## WORK ORDER
Transcribe every record in full, keeping it exactly the same.

## Dataset excerpts

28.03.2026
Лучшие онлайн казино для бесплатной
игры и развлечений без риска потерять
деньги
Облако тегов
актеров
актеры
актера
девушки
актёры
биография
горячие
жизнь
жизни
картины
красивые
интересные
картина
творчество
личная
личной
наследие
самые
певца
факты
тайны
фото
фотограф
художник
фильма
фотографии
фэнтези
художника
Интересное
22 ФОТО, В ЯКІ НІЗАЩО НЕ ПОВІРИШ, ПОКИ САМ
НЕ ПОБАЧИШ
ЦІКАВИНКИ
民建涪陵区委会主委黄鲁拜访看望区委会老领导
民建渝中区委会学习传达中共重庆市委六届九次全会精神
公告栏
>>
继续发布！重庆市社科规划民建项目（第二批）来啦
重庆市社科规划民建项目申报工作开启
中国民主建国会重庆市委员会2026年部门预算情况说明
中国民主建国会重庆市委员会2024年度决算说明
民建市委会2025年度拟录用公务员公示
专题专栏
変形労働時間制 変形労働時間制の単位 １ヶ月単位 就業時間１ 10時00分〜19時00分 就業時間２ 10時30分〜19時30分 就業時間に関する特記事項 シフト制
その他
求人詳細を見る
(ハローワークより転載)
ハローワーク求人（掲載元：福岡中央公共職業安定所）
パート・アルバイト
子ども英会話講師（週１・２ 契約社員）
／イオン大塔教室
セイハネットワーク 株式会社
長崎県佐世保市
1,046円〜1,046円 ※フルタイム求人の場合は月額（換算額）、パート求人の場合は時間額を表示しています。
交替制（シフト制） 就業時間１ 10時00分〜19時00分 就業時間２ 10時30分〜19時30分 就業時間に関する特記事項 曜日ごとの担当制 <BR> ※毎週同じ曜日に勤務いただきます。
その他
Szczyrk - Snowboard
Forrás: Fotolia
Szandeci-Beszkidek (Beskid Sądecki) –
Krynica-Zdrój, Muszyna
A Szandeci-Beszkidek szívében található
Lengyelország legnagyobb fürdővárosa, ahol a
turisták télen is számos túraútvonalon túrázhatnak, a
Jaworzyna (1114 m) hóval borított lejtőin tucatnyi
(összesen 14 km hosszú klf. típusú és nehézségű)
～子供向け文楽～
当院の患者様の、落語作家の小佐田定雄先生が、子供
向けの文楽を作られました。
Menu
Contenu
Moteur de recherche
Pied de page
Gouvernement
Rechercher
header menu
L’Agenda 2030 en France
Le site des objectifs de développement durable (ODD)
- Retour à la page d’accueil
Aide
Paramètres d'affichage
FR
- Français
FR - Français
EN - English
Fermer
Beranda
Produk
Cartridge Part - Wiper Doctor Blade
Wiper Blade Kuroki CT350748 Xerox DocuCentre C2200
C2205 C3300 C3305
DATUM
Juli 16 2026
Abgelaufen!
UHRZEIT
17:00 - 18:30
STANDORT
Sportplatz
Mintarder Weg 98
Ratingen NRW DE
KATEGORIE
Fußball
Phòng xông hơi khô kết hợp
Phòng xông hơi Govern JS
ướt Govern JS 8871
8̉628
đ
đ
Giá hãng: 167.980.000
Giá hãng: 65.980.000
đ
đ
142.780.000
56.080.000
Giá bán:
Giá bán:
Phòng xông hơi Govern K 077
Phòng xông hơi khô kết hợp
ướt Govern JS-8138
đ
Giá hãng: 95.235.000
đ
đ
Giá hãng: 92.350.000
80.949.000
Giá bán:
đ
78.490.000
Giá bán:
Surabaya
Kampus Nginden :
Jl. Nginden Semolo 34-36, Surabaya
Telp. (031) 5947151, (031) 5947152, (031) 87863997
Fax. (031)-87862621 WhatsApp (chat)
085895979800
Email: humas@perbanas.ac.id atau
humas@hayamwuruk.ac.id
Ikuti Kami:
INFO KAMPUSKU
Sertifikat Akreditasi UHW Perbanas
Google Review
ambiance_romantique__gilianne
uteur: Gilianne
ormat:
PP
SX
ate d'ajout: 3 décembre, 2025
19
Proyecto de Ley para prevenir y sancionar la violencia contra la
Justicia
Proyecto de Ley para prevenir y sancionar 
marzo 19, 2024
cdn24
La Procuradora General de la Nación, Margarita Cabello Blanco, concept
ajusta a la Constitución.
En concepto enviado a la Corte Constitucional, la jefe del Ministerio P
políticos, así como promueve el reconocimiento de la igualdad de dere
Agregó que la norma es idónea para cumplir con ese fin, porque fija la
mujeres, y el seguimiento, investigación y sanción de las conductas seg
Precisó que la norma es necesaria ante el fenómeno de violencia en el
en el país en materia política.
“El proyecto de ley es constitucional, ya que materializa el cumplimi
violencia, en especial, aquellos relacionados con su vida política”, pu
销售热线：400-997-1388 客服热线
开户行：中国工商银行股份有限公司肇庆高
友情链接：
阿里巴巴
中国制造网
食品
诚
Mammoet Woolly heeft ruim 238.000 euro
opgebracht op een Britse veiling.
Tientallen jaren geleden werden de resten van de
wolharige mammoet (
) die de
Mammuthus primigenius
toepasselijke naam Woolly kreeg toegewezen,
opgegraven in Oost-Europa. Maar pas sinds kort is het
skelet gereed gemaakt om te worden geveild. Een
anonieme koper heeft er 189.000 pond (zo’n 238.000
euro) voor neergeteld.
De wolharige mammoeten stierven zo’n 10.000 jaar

## RESULT FOR THIS TASK
28.03.2026
Лучшие онлайн казино для бесплатной
игры и развлечений без риска потерять
деньги
Облако тегов
актеров
актеры
актера
девушки
актёры
биография
горячие
жизнь
жизни
картины
красивые
интересные
картина
творчество
личная
личной
наследие
самые
певца
факты
тайны
фото
фотограф
художник
фильма
фотографии
фэнтези
художника
Интересное
22 ФОТО, В ЯКІ НІЗАЩО НЕ ПОВІРИШ, ПОКИ САМ
НЕ ПОБАЧИШ
ЦІКАВИНКИ
民建涪陵区委会主委黄鲁拜访看望区委会老领导
民建渝中区委会学习传达中共重庆市委六届九次全会精神
公告栏
>>
继续发布！重庆市社科规划民建项目（第二批）来啦
重庆市社科规划民建项目申报工作开启
中国民主建国会重庆市委员会2026年部门预算情况说明
中国民主建国会重庆市委员会2024年度决算说明
民建市委会2025年度拟录用公务员公示
专题专栏
変形労働時間制 変形労働時間制の単位 １ヶ月単位 就業時間１ 10時00分〜19時00分 就業時間２ 10時30分〜19時30分 就業時間に関する特記事項 シフト制
その他
求人詳細を見る
(ハローワークより転載)
ハローワーク求人（掲載元：福岡中央公共職業安定所）
パート・アルバイト
子ども英会話講師（週１・２ 契約社員）
／イオン大塔教室
セイハネットワーク 株式会社
長崎県佐世保市
1,046円〜1,046円 ※フルタイム求人の場合は月額（換算額）、パート求人の場合は時間額を表示しています。
交替制（シフト制） 就業時間１ 10時00分〜19時00分 就業時間２ 10時30分〜19時30分 就業時間に関する特記事項 曜日ごとの担当制 <BR> ※毎週同じ曜日に勤務いただきます。
その他
Szczyrk - Snowboard
Forrás: Fotolia
Szandeci-Beszkidek (Beskid Sądecki) –
Krynica-Zdrój, Muszyna
A Szandeci-Beszkidek szívében található
Lengyelország legnagyobb fürdővárosa, ahol a
turisták télen is számos túraútvonalon túrázhatnak, a
Jaworzyna (1114 m) hóval borított lejtőin tucatnyi
(összesen 14 km hosszú klf. típusú és nehézségű)
～子供向け文楽～
当院の患者様の、落語作家の小佐田定雄先生が、子供
向けの文楽を作られました。
Menu
Contenu
Moteur de recherche
Pied de page
Gouvernement
Rechercher
header menu
L’Agenda 2030 en France
Le site des objectifs de développement durable (ODD)
- Retour à la page d’accueil
Aide
Paramètres d'affichage
FR
- Français
FR - Français
EN - English
Fermer
Beranda
Produk
Cartridge Part - Wiper Doctor Blade
Wiper Blade Kuroki CT350748 Xerox DocuCentre C2200
C2205 C3300 C3305
DATUM
Juli 16 2026
Abgelaufen!
UHRZEIT
17:00 - 18:30
STANDORT
Sportplatz
Mintarder Weg 98
Ratingen NRW DE
KATEGORIE
Fußball
Phòng xông hơi khô kết hợp
Phòng xông hơi Govern JS
ướt Govern JS 8871
8̉628
đ
đ
Giá hãng: 167.980.000
Giá hãng: 65.980.000
đ
đ
142.780.000
56.080.000
Giá bán:
Giá bán:
Phòng xông hơi Govern K 077
Phòng xông hơi khô kết hợp
ướt Govern JS-8138
đ
Giá hãng: 95.235.000
đ
đ
Giá hãng: 92.350.000
80.949.000
Giá bán:
đ
78.490.000
Giá bán:
Surabaya
Kampus Nginden :
Jl. Nginden Semolo 34-36, Surabaya
Telp. (031) 5947151, (031) 5947152, (031) 87863997
Fax. (031)-87862621 WhatsApp (chat)
085895979800
Email: humas@perbanas.ac.id atau
humas@hayamwuruk.ac.id
Ikuti Kami:
INFO KAMPUSKU
Sertifikat Akreditasi UHW Perbanas
Google Review
ambiance_romantique__gilianne
uteur: Gilianne
ormat:
PP
SX
ate d'ajout: 3 décembre, 2025
19
Proyecto de Ley para prevenir y sancionar la violencia contra la
Justicia
Proyecto de Ley para prevenir y sancionar 
marzo 19, 2024
cdn24
La Procuradora General de la Nación, Margarita Cabello Blanco, concept
ajusta a la Constitución.
En concepto enviado a la Corte Constitucional, la jefe del Ministerio P
políticos, así como promueve el reconocimiento de la igualdad de dere
Agregó que la norma es idónea para cumplir con ese fin, porque fija la
mujeres, y el seguimiento, investigación y sanción de las conductas seg
Precisó que la norma es necesaria ante el fenómeno de violencia en el
en el país en materia política.
“El proyecto de ley es constitucional, ya que materializa el cumplimi
violencia, en especial, aquellos relacionados con su vida política”, pu
销售热线：400-997-1388 客服热线
开户行：中国工商银行股份有限公司肇庆高
友情链接：
阿里巴巴
中国制造网
食品
诚
Mammoet Woolly heeft ruim 238.000 euro
opgebracht op een Britse veiling.
Tientallen jaren geleden werden de resten van de
wolharige mammoet (
) die de
Mammuthus primigenius
toepasselijke naam Woolly kreeg toegewezen,
opgegraven in Oost-Europa. Maar pas sinds kort is het
skelet gereed gemaakt om te worden geveild. Een
anonieme koper heeft er 189.000 pond (zo’n 238.000
euro) voor neergeteld.
De wolharige mammoeten stierven zo’n 10.000 jaar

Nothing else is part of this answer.